Mounting a production that has legs doesn't demand as much time and attention as a premiere. It also helps that the playwright and City have collaborated several times before (including premieres of "Compleat Female Stage Beauty" and "Mercy of a Storm"), and are about to do so again.
Hatcher has been commissioned by City, in partnership with Arizona Theatre, to create a new work about Pittsburgh native and legendary playwright George S. Kaufman.
"It's farcical. ... The story is he's tired of writing with collaborators like Moss Hart and Edna Ferber, so he decides to revisit the house he grew up in in Pittsburgh to try to write by himself. It's a boarding house, where communists hang out, and as a result, the FBI is interested -- the conceit is he's stumbled into one of his own plays. And it was during that period of time when he was running from the newspapers because of [Kaufman's affair] with Mary Astor."
The play is titled "Louder, Faster," and that it's set in Pittsburgh puts Hatcher in a comfort zone.
As a boy, the playwright was taken along on hospital visits in Oakland and discovered the wonders of Jay's Bookstall. He was sorry to hear of the demise of the independent bookstore, for it was there he had first delved into books on theater and entertainment that weren't available in the stores back in Steubenville.
Over the years, Hatcher pointed out, Pittsburgh has a track record as an inspiration for writers.

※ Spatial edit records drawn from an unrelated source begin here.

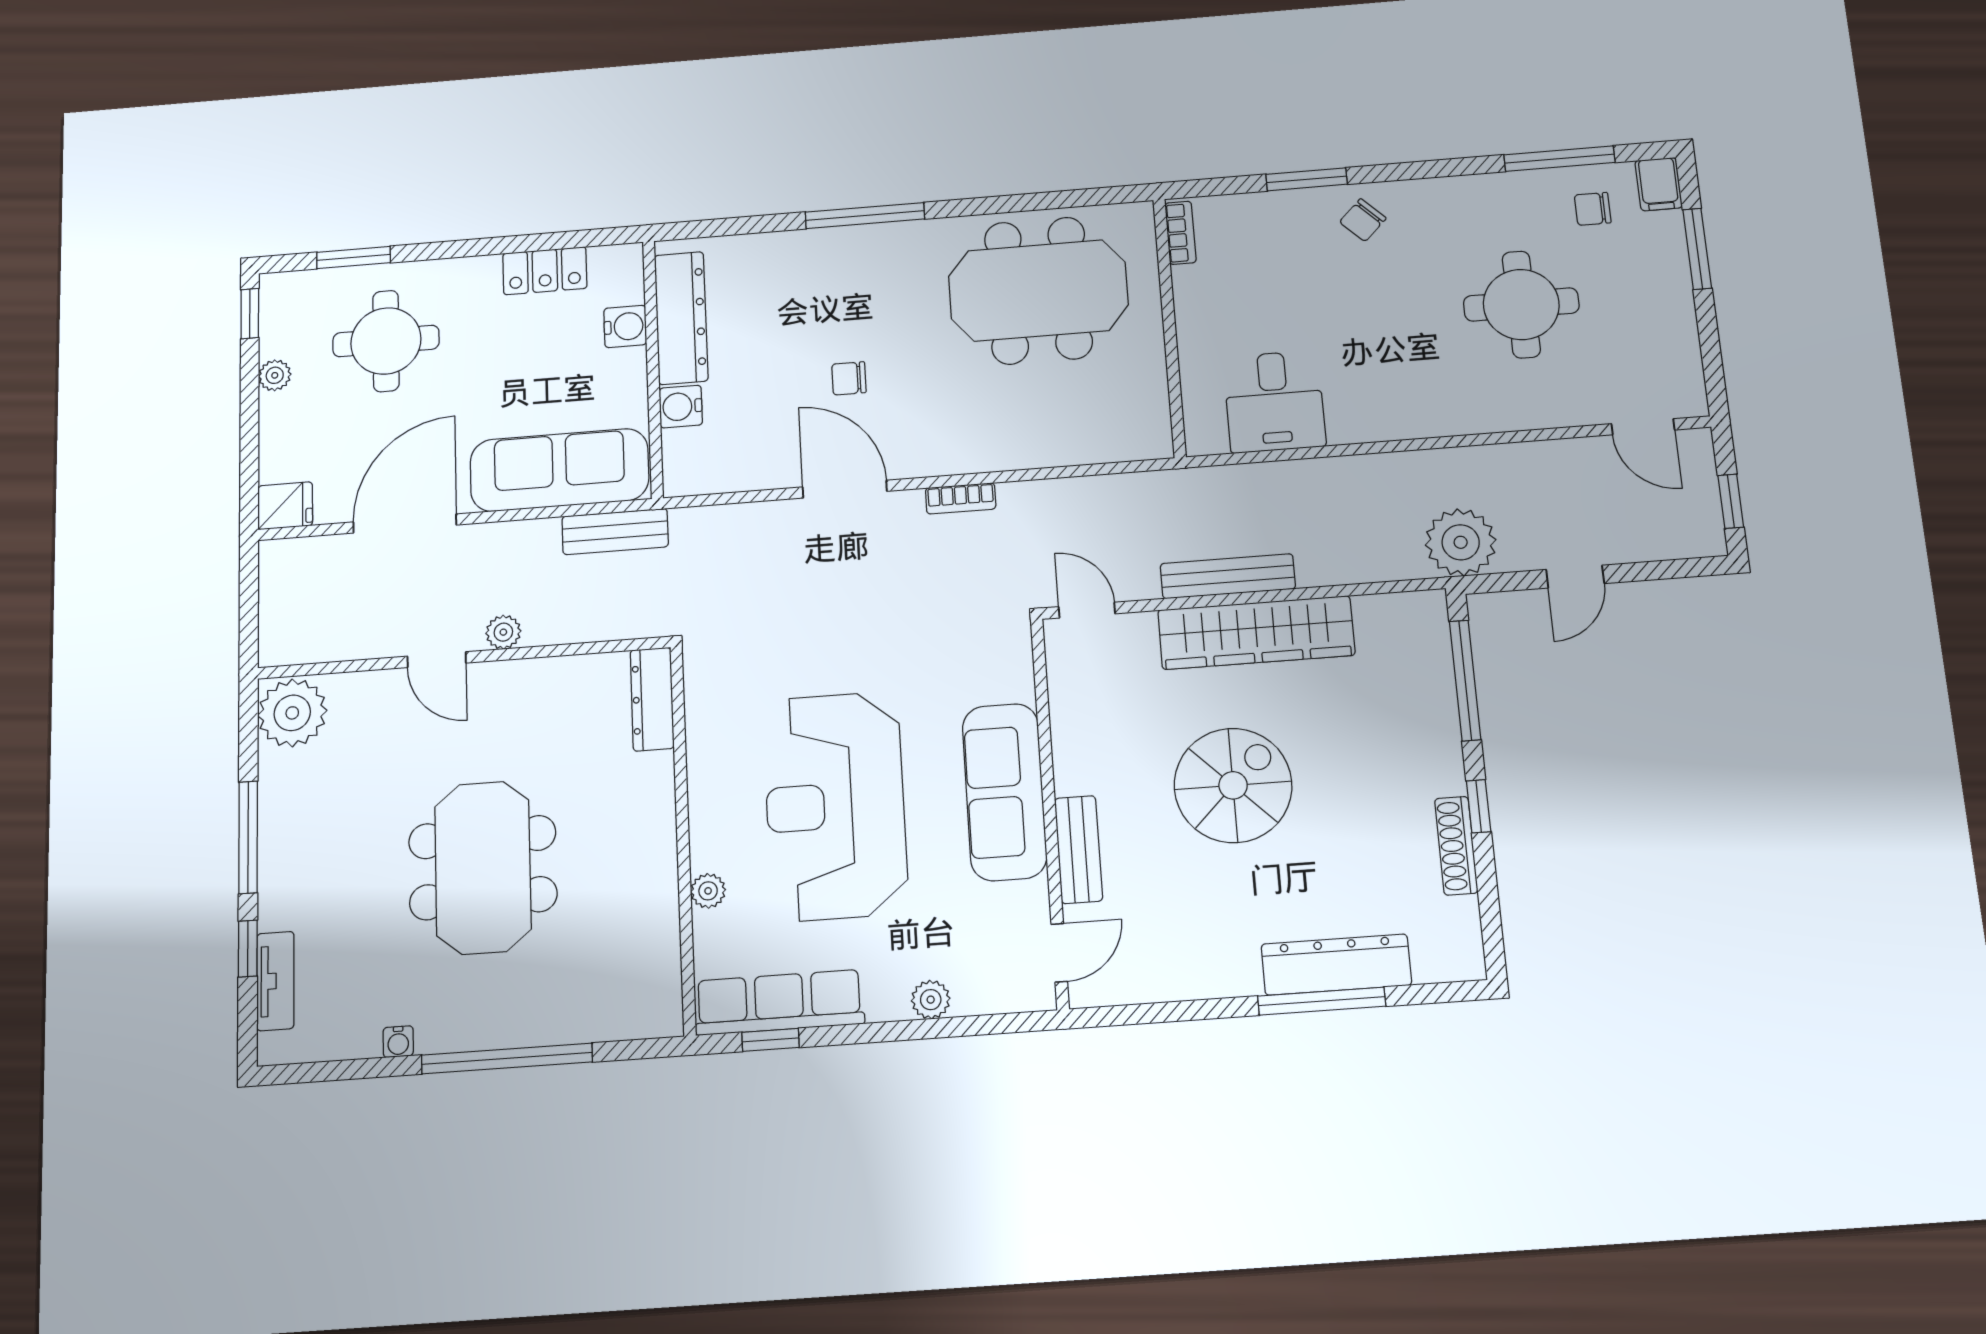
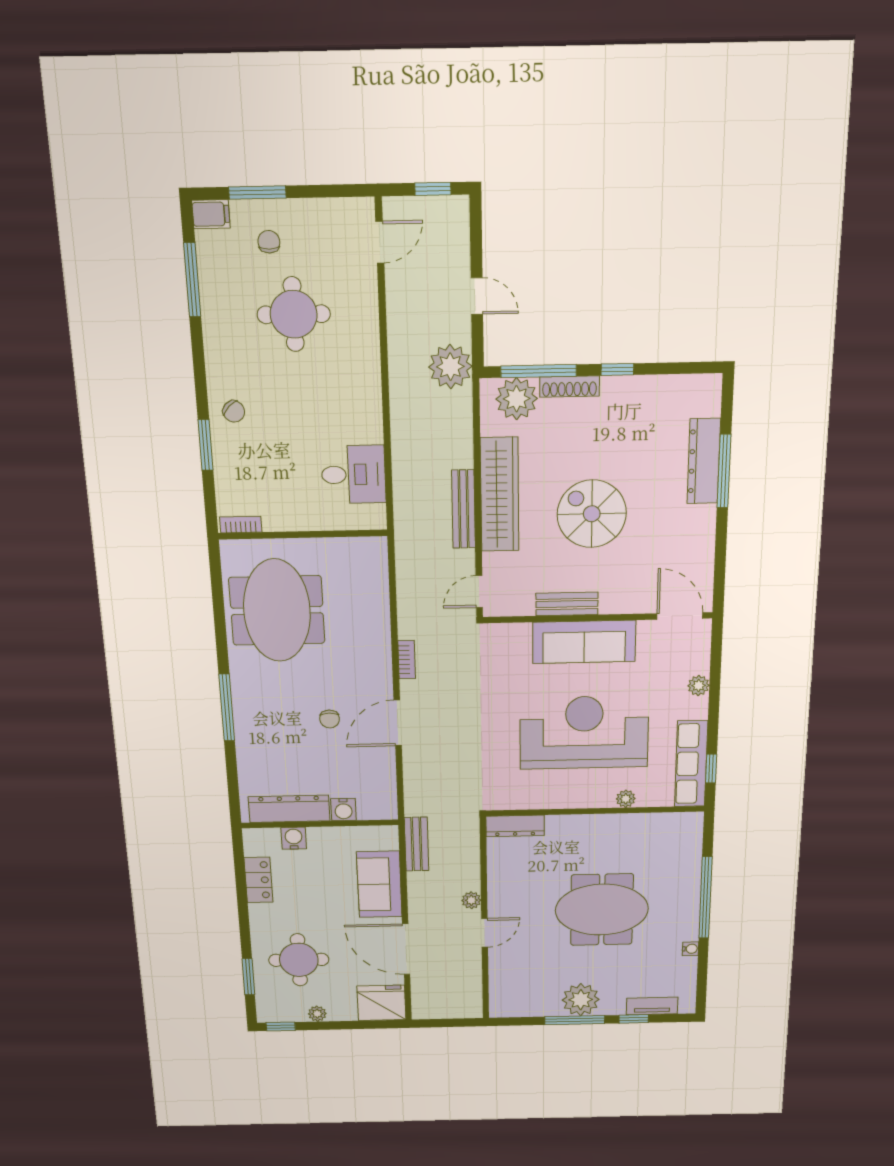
chair: (1593, 209) -> (269, 242), moved, turned 180
sofa: (559, 470) -> (379, 884), width x0.73
fridge: (285, 506) -> (381, 1003), width x1.88, depth x1.34
plant: (1417, 649) -> (517, 399), added
plant: (292, 713) -> (581, 1000), moved
reception desk: (835, 806) -> (584, 733), turned 180
shoe rack: (1456, 846) -> (570, 386), moved
bench: (1078, 849) -> (567, 604), moved
door: (1059, 953) -> (680, 616), width x1.38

"August's plays, 'Hill Street Blues' [Carnegie Mellon grad Steven Bochco, the show's creator] obviously picked up things here and ran with it. ... Pittsburgh is very grounded and its theater has just the right amount of grit and sweat in it, plus something that feels sophisticated in all the right ways."
The city's multifaceted nature makes it an ideal spot to invite folks back in time, to the mean streets of Victorian London and behind close doors, where danger lurks and a theatrical experience challenges our imaginations.